Further reading: [1] [2] [3] [4]

Advisor: Mohammad Abdulaziz

Interval Analysis Based Verification of Neural Networks:

Deep neural networks are currently in heavy use in many applications, some of which are safety critical. One problem with them is that there are not theoretical foundations, let alone formal guarantees, on machine learning algorithms that train these deep neural networks. One approach to resolve that situation is by verifying that the trained neural networks themselves satisfy certain properties, e.g. that the outputs remain within certain bounds. One successful approach to perform this is via interval analysis [1,2]. In this project you would formally verify an interval analysis based method for verifying neural networks.

Further reading: [1] [2]

Advisor: Mohammad Abdulaziz, Tobias Nipkow

Graph Theory and Algorithms:

There is an ongoing effort to build a unified library of graph theory and algorithms in Isabelle 1. In this project you would participate in the development of this graph library by either porting results from other theorem provers, or by formalising new results into that library. Some interesting directions would be: algorithms for computing strongly connected components in a digraph, connecting graph theoretic concepts, like matchings and weighted matchings, to linear programming. You can also suggest an interesting graph theoretic concept or algorithm, if you have one.

Further reading: [1]

Advisor: Mohammad Abdulaziz

Number Theoretic Transform

The number theoretic transform (NTT) is an extension of the classic discrete Fourier transform (DFT) to finite fields. Similar to the DFT, it is a convolution to quickly compute a multiplication eg. of large integers or large degree polynomials. This has applications in computer arithmetic and cryptography, especially in lattice-based cryptography. The goal of this project would be to define the number theoretic transform and verify its correctness (eg. along these lines).

Advisor: Katharina Kreuzer

Algebraic lattices

The goal of this project is to formalise some basic concepts from algebraic lattice theory. In algebra, lattices are discrete subgroups of \(\mathbb{R}^n\), for example \(\mathbb{Z}^n\) is a lattice (see for example). The application of algebraic lattices is huge: from chemistry where they describe the underlying structures of crystals to wallpaper groups and number theory in mathematics and lattice-based cryptography in computer science. The latter is of special interest, since the most known quantum-resistant cryptographic schemes rely on lattices. Example topics include the formalisation of lattices, their bases, transition between bases, the fundamental domain, Minkowski’s theorem or others. Another interesting topic is to formalise the basic lattice problems, such as the shortest vector problem (SVP), the closest vector problem (CVP) or similar

Advisor: Katharina Kreuzer

Unification Hints

Unification hints are a controlled mechanism to extend unification procedures with new inference rules: if the standard unification procedure fails, the set of collected unification hints is matched against the goal for an appropriate alternative.
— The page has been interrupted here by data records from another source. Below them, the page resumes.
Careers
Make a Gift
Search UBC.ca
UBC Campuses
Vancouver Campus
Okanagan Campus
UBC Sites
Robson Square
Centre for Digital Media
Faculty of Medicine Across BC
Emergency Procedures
This mechanism is particularly useful for interactive theorem provers such as Isabelle, where users can provide such hints to guide the unifier to find solutions for seemingly trivial equalities which might not hold by pure unification but by using special domain knowledge. Beyond extending the strength of the unifier, unification hints can be used to build mechanisms such as type classes and reification tactics.
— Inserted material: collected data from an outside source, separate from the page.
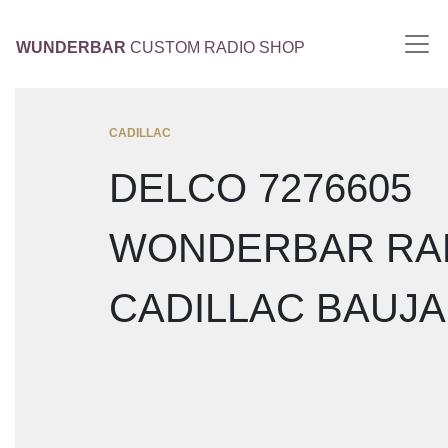
WUNDERBAR
CUSTOM RADIO SHOP
CADILLAC
DELCO 7276605
WONDERBAR RA
CADILLAC BAUJA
The goal of this project is to extend the existing implementation of unification hints in Isabelle. Currently, the first-order unifier and higher-order pattern matcher are able to work with unification hints. The first step of the project is to extend the full higher-order unification procedure to work with unification hints as well.
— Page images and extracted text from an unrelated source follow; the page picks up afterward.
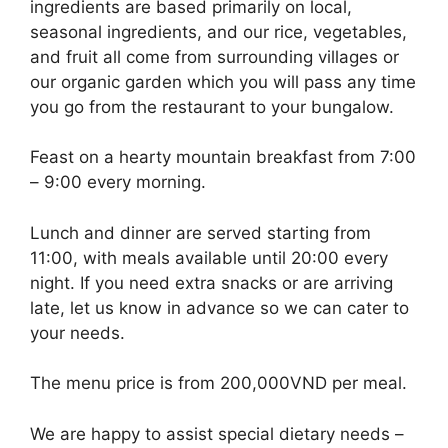
ingredients are based primarily on local,
seasonal ingredients, and our rice, vegetables,
and fruit all come from surrounding villages or
our organic garden which you will pass any time
you go from the restaurant to your bungalow.
Feast on a hearty mountain breakfast from 7:00
– 9:00 every morning.
Lunch and dinner are served starting from
11:00, with meals available until 20:00 every
night. If you need extra snacks or are arriving
late, let us know in advance so we can cater to
your needs.
The menu price is from 200,000VND per meal.
We are happy to assist special dietary needs –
The second step of the project is to prove the usefulness of unification hints in the Isabelle/HOL environment. First, a non-trivial reification tactic should be implemented. Finally, a mechanism to integrate type classes in the user space of Isabelle (that is outside the Isabelle kernel) should be designed and implemented.

The project requires good functional programming experience as the code must be written in Isabelle/ML as well as basic experience with Isabelle/HOL.